The above is the introduction to Leviticus in the Message Bible.  How often have I ridiculed and made jokes of the book.  Too many to count.  Instead it is one of Father’s most important bits of instruction on how to live life and He leaves no stone unturned.  Blessings as you plow through.

B90X- Why such disdain for Leviticus?

LeviticusEven some pastors I know have said if they have trouble falling asleep they break out Leviticus.

I’ll admit left to itself, without any understanding of context, it can lack capturing our attention.  Hollywood has so destroyed our ability to read literature any more.

 

Here is what must be known to read Leviticus:
*God is holy.
*God expects his people to be holy.
*God desire to live among his people but has high standards that must be maintained.
*God is serious about holiness.

Look at the word cloud above for the book of Leviticus.  What word and whose name appears more than any other in the book?  The Lord.  He is the most important thing in the whole book.  Not us and not our ideas.

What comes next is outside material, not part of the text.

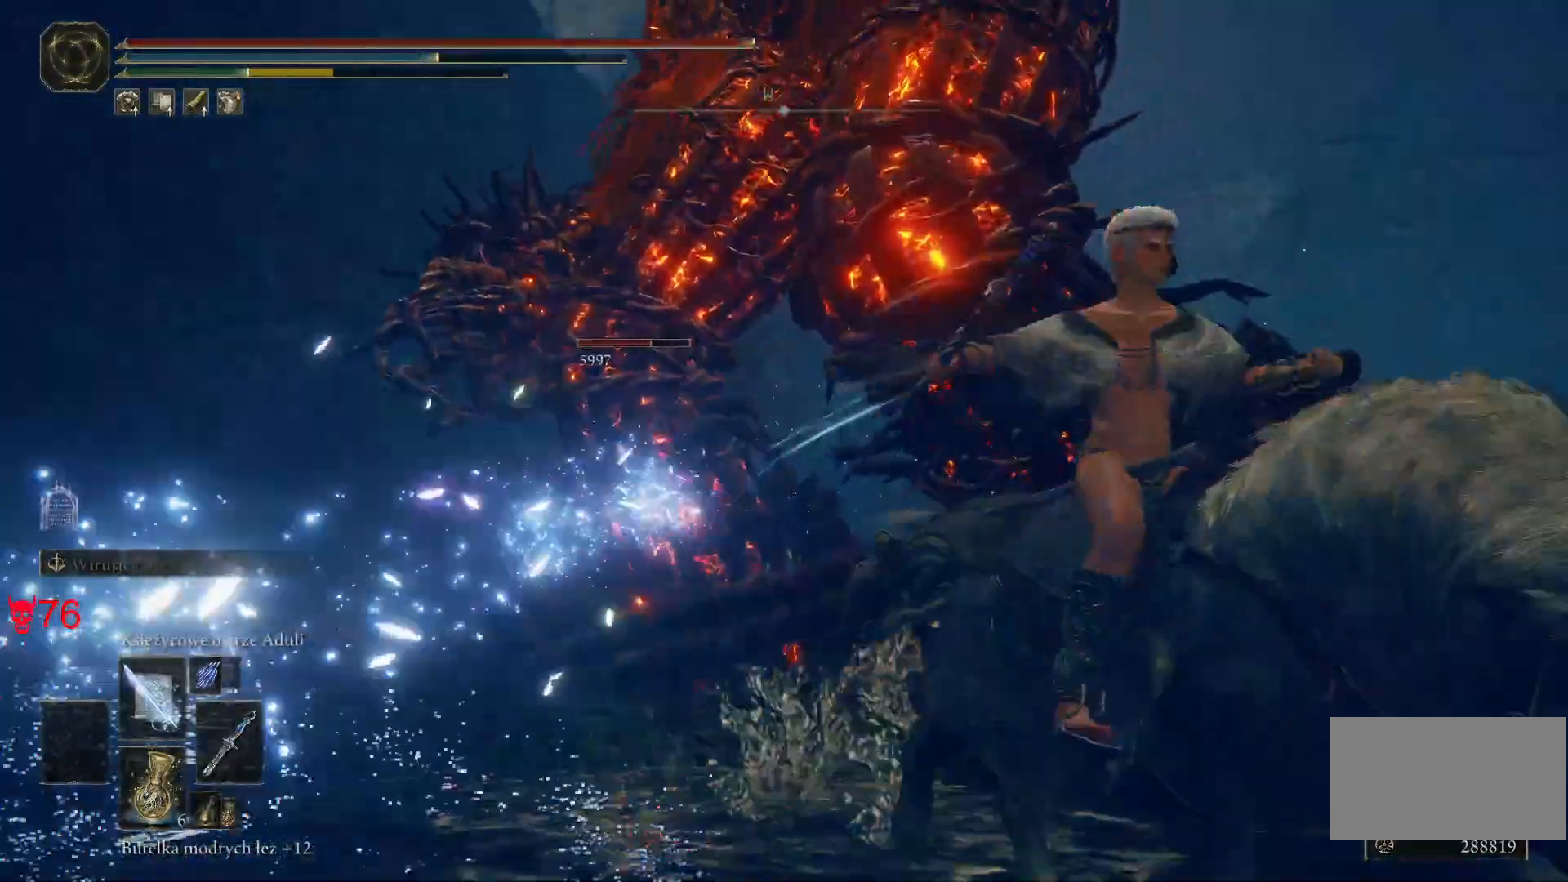
{"keys": ["s"], "mouse": [], "events": []}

Because God does have a pretty good idea about what it looks like to live with people in harmony.  That lack of harmony is sin.  Sin has consequences.  The cost of those consequences is high and time consuming.  Look at all they had to do to fix the error of their ways.

We have Jesus now.  Our sins are forgiven at the mere awareness of our sin by the Holy Spirit and confession of that sin to Father.  However, we still may have to deal with the consequences of our sin.  Many times our decisions and sins get us in a real pickle.  It destroys a whole bunch of stuff.  That is why the saying, “Sin will take you farther than you want to go, cost you more than you are willing to pay, and keep you longer than you are willing to stay” reverberates in my memory.  Sin is ugly. Sin stinks.  Sin is messy.  God hates sin and so should we.

Leviticus contains information given to the Israelites while they were camped in the wilderness by Mount Sinai: instructions regarding management of sacred space (the tabernacle), sacred status (God’s people), and sacred time (in the festivals). These were considered important for maintaining holiness for God’s presence, which was at the center of their lives.  Sacred times must be identified, maintained by the priests, and observed.  Sacred space must be guarded and its holiness preserved.  The status of priests and people must be regulated by specific guidelines so they don’t desecrate God’s presence.  God is holy, and Israel is expected to be holy so his presence can remain in their midst.

Walton, Strauss, Cooper. The Essential Bible Companion. Grand Rapids: Zondervan, 2006.